▶ [TASK REQUIREMENTS]: According to the article on Roche's U.S. investment, how many new jobs in the U.S. is the $50 billion investment expected to create?

Roche announced on Tuesday a new investment pledge that the group says would include expanding its manufacturing and distribution centers in Indiana, Pennsylvania, Massachusetts, and California. It is also planning a 900,000 square foot manufacturing facility at an unconfirmed location in the U.S., where it will develop its next generation weight loss medications.

Roche promised that once its investments had come to fruition, the company would follow its diagnostics division in effectively operating a trade surplus out of the U.S.

“We are proud of our 110-year legacy in the United States which has been a key driver for jobs, innovation and the creation of intellectual property in the US, across both our Pharmaceutical and Diagnostics Divisions,” Thomas Schinecker, Roche Group CEO, said in a statement.

“Our investments of $50 billion over the next five years will lay the foundation for our next era of innovation and growth, benefiting patients in the US and around the world.”

The $50 billion investment is expected to create 12,000 new jobs in the U.S. More than 6,000 of those jobs, though, would be created in the construction sector as part of the development of Roche’s sites. Around 1,000 are expected to be created at Roche’s new and expanded facilities.

The rhetoric from Roche, particularly its amplification of its import-export dynamics, can easily be seen as a hat-tip to Trump and the U.S. President’s zero-sum game when it comes to global trade.

Trump unleashed wide-ranging import tariffs on individual countries at the beginning of April. The White House confirmed early speculation that the tariffs were calculated by dividing the U.S.’s trade deficit with a specific country by the total imports from that country and dividing by two.

Roche will hope the fact that it will soon export more than it imports to the U.S. will go some way to placating Trump’s desire to reshore strategically important industries to the U.S. The country’s pharmaceutical imports from the rest of the world have almost tripled to $213 billion between 2014 and 2024, according to UN trade data.

Several European drugmakers have been shocked into action by threats from Trump to slap wholesale tariffs on pharmaceutical imports, following the country’s import tariffs on the automotive sector.

▶ [PROVIDED MATERIAL]:
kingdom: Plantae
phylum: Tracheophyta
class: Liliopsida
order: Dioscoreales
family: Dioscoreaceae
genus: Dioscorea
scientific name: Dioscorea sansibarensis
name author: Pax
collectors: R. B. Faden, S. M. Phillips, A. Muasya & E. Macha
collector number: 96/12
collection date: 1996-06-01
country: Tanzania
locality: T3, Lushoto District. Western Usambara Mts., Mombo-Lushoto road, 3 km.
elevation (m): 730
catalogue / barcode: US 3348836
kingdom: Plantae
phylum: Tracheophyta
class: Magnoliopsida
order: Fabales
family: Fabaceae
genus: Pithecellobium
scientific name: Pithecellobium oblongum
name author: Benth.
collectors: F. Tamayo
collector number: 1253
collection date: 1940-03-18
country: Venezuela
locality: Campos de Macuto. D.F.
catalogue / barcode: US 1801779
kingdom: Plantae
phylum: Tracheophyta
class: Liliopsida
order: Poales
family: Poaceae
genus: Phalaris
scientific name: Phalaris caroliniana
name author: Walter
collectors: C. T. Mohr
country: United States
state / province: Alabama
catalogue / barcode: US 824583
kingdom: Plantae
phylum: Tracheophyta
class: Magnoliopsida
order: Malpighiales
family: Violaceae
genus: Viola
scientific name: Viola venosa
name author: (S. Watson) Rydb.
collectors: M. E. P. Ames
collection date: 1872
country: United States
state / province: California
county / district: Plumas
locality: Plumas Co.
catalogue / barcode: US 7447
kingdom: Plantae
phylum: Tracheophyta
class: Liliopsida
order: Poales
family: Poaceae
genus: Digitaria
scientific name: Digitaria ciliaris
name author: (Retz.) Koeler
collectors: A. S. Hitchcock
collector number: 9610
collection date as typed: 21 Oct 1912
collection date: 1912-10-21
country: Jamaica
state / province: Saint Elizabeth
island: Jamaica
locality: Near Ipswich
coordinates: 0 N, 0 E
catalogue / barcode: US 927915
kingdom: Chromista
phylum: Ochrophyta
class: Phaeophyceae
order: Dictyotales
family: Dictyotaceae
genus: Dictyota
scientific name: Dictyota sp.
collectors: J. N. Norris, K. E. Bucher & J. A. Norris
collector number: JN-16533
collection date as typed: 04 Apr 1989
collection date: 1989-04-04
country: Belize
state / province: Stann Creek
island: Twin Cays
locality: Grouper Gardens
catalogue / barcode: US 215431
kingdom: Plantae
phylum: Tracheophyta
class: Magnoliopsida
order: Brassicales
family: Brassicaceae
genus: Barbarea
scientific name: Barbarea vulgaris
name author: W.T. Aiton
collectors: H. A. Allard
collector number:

▶ [EXERCISE RESULT]: 12,000 new jobs